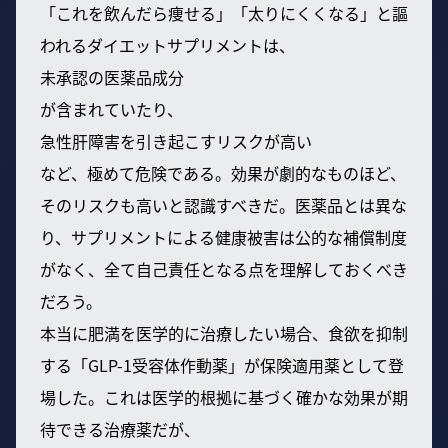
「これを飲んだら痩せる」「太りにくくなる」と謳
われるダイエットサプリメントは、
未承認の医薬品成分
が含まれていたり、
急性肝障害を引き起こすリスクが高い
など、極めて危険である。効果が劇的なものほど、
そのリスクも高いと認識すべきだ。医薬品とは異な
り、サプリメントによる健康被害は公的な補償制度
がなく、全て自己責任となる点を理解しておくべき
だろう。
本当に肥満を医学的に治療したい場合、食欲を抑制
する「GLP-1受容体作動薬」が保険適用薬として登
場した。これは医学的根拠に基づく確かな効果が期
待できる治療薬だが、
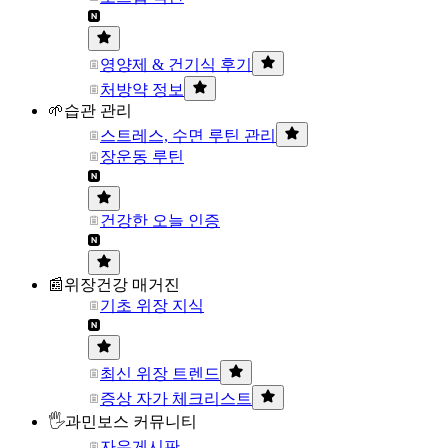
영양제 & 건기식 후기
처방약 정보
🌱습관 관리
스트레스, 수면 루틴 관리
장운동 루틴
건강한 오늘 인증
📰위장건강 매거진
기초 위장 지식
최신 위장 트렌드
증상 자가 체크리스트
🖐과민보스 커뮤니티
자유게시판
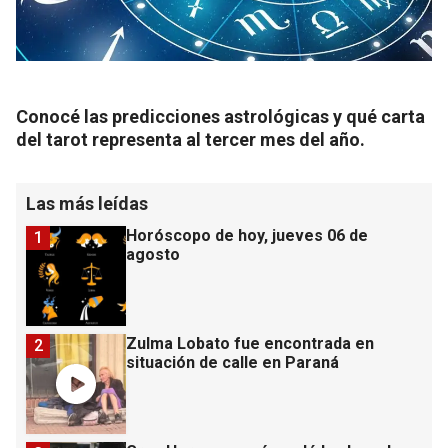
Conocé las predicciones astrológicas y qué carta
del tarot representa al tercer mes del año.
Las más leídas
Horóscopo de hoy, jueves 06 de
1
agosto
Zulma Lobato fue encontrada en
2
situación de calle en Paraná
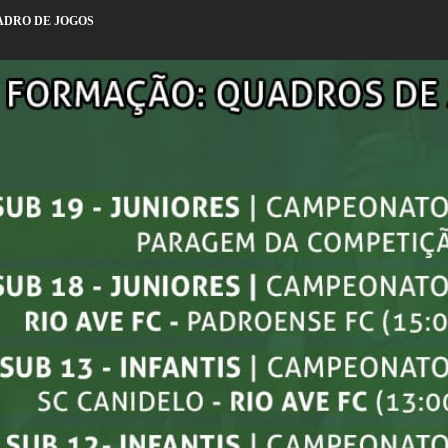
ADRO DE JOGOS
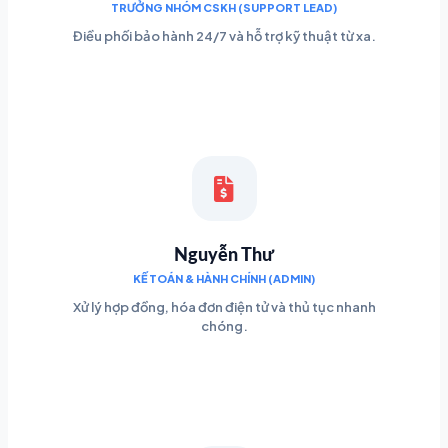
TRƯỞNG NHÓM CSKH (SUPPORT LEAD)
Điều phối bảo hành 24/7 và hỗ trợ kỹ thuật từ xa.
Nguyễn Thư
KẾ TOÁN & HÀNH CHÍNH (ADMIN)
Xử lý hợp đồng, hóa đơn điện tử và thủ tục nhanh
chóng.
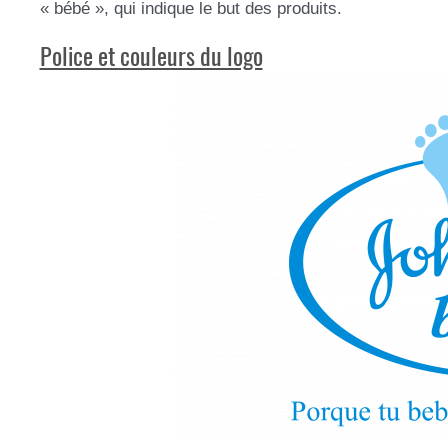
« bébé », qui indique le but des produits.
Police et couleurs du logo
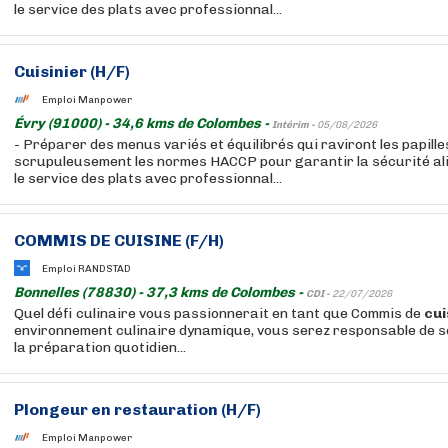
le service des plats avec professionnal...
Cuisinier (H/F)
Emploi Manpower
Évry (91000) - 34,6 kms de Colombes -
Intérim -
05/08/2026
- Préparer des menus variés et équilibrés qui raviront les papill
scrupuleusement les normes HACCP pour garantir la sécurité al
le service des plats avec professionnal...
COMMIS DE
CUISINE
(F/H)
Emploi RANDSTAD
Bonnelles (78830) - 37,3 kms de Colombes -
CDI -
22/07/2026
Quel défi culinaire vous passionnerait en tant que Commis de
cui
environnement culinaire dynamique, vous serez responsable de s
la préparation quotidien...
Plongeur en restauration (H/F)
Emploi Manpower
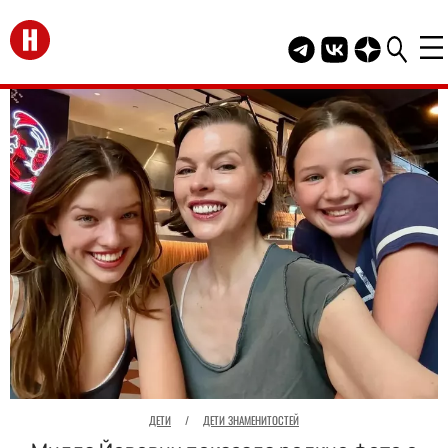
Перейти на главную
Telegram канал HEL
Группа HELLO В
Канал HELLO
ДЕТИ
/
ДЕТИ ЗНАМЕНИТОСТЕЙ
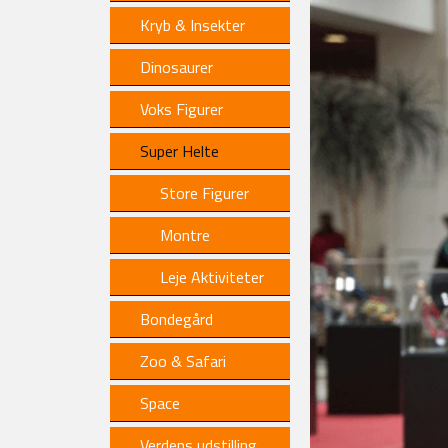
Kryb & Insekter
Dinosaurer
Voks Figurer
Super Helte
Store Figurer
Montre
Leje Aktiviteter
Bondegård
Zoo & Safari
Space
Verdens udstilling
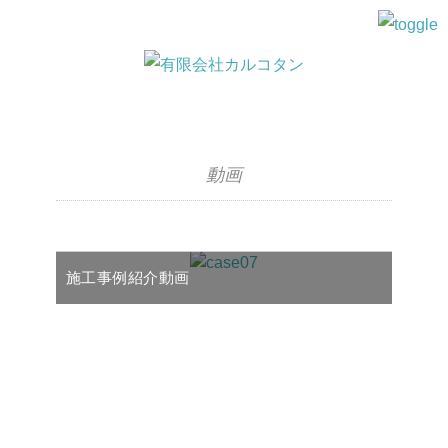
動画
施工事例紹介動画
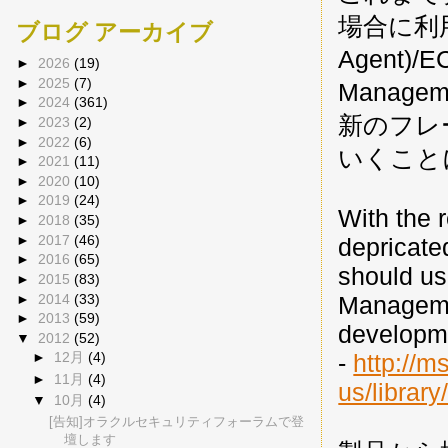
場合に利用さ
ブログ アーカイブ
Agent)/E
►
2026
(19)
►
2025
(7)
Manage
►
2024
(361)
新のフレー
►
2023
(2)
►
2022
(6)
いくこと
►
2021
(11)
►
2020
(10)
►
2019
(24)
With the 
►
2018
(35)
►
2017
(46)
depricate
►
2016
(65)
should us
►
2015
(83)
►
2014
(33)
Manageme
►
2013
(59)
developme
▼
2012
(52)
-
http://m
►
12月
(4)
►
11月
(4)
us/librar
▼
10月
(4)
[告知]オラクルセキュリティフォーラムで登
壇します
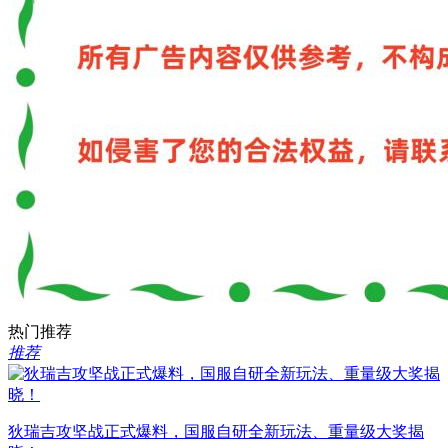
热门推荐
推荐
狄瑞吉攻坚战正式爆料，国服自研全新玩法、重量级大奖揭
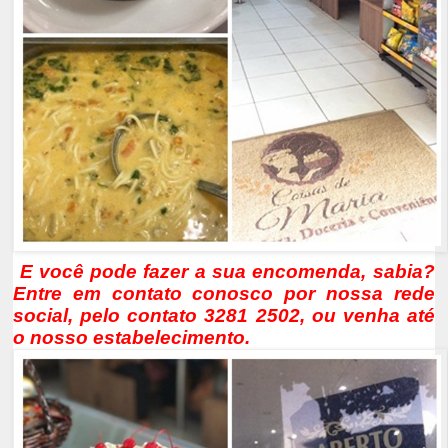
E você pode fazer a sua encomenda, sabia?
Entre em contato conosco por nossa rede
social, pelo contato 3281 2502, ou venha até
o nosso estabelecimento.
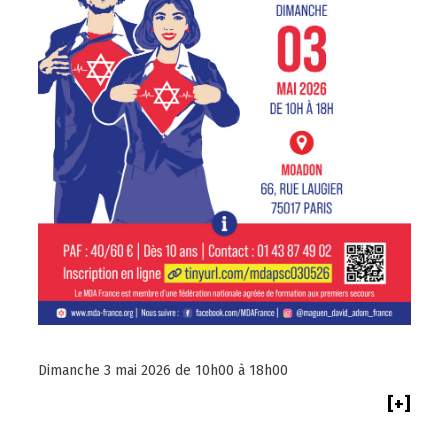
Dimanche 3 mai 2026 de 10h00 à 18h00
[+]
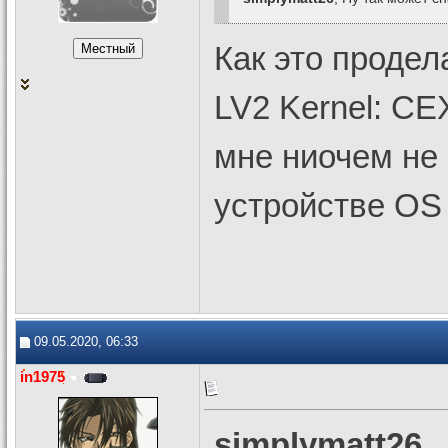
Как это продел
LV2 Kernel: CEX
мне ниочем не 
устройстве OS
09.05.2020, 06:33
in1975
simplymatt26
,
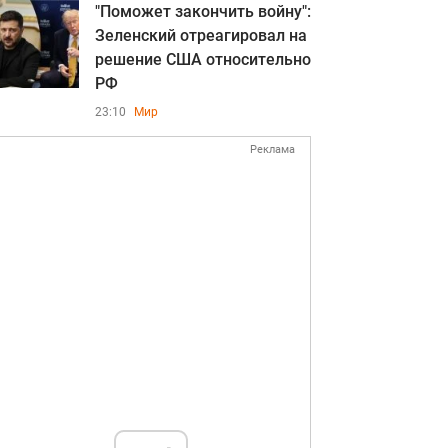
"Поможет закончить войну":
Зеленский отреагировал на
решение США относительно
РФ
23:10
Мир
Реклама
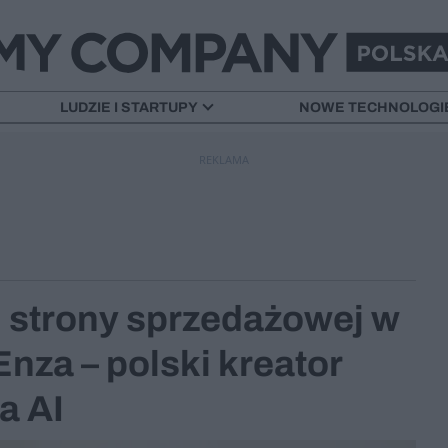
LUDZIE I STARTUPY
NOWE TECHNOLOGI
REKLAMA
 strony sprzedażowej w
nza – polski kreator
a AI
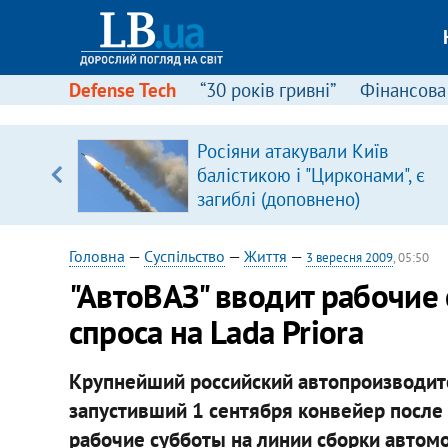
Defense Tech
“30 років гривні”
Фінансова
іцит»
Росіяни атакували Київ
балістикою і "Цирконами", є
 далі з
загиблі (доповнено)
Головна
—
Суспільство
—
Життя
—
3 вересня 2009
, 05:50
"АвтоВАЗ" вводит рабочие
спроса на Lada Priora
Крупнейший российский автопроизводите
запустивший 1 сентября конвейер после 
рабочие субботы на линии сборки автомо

★ ★ ★

> _Written task_
Copy the text of every row above character for character, leaving out the pictures.

> _Result below_
「これを飲んだら痩せる」「太りにくくなる」と謳
われるダイエットサプリメントは、
未承認の医薬品成分
が含まれていたり、
急性肝障害を引き起こすリスクが高い
など、極めて危険である。効果が劇的なものほど、
そのリスクも高いと認識すべきだ。医薬品とは異な
り、サプリメントによる健康被害は公的な補償制度
がなく、全て自己責任となる点を理解しておくべき
だろう。
本当に肥満を医学的に治療したい場合、食欲を抑制
する「GLP-1受容体作動薬」が保険適用薬として登
場した。これは医学的根拠に基づく確かな効果が期
待できる治療薬だが、
영양제 & 건기식 후기
처방약 정보
🌱습관 관리
스트레스, 수면 루틴 관리
장운동 루틴
건강한 오늘 인증
📰위장건강 매거진
기초 위장 지식
최신 위장 트렌드
증상 자가 체크리스트
🖐과민보스 커뮤니티
자유게시판
Conocé las predicciones astrológicas y qué carta
del tarot representa al tercer mes del año.
Las más leídas
Horóscopo de hoy, jueves 06 de
1
agosto
Zulma Lobato fue encontrada en
2
situación de calle en Paraná
ADRO DE JOGOS
TRƯỞNG NHÓM CSKH (SUPPORT LEAD)
Điều phối bảo hành 24/7 và hỗ trợ kỹ thuật từ xa.
Nguyễn Thư
KẾ TOÁN & HÀNH CHÍNH (ADMIN)
Xử lý hợp đồng, hóa đơn điện tử và thủ tục nhanh
chóng.
« bébé », qui indique le but des produits.
Police et couleurs du logo
le service des plats avec professionnal...
Cuisinier (H/F)
Emploi Manpower
Évry (91000) - 34,6 kms de Colombes -
Intérim -
05/08/2026
- Préparer des menus variés et équilibrés qui raviront les papill
scrupuleusement les normes HACCP pour garantir la sécurité al
le service des plats avec professionnal...
COMMIS DE
CUISINE
(F/H)
Emploi RANDSTAD
Bonnelles (78830) - 37,3 kms de Colombes -
CDI -
22/07/2026
Quel défi culinaire vous passionnerait en tant que Commis de
cui
environnement culinaire dynamique, vous serez responsable de s
la préparation quotidien...
Plongeur en restauration (H/F)
Emploi Manpower
Перейти на главную
Telegram канал HEL
Группа HELLO В
Канал HELLO
ДЕТИ
/
ДЕТИ ЗНАМЕНИТОСТЕЙ
Kryb & Insekter
Dinosaurer
Voks Figurer
Super Helte
Store Figurer
Montre
Leje Aktiviteter
Bondegård
Zoo & Safari
Space
Verdens udstilling
動画
施工事例紹介動画
場合に利用さ
ブログ アーカイブ
Agent)/E
►
2026
(19)
►
2025
(7)
Manage
►
2024
(361)
新のフレー
►
2023
(2)
►
2022
(6)
いくこと
►
2021
(11)
►
2020
(10)
►
2019
(24)
With the 
►
2018
(35)
►
2017
(46)
depricate
►
2016
(65)
should us
►
2015
(83)
►
2014
(33)
Manageme
►
2013
(59)
developme
▼
2012
(52)
-
http://m
►
12月
(4)
►
11月
(4)
us/librar
▼
10月
(4)
[告知]オラクルセキュリティフォーラムで登
壇します
热门推荐
推荐
狄瑞吉攻坚战正式爆料，国服自研全新玩法、重量级大奖揭
E você pode fazer a sua encomenda, sabia?
Entre em contato conosco por nossa rede
social, pelo contato 3281 2502, ou venha até
o nosso estabelecimento.
Dimanche 3 mai 2026 de 10h00 à 18h00
[+]
Как это продел
LV2 Kernel: CEX
мне ниочем не 
устройстве OS
09.05.2020, 06:33
in1975
simplymatt26
,
"Поможет закончить войну":
Зеленский отреагировал на
решение США относительно
РФ
23:10
Мир
Реклама
LUDZIE I STARTUPY
NOWE TECHNOLOGI
REKLAMA
 strony sprzedażowej w
nza – polski kreator
a AI
Defense Tech
“30 років гривні”
Фінансова
іцит»
Росіяни атакували Київ
балістикою і "Цирконами", є
 далі з
загиблі (доповнено)
Головна
—
Суспільство
—
Життя
—
3 вересня 2009
, 05:50
"АвтоВАЗ" вводит рабочие
спроса на Lada Priora
Крупнейший российский автопроизводите
запустивший 1 сентября конвейер после 
рабочие субботы на линии сборки автомо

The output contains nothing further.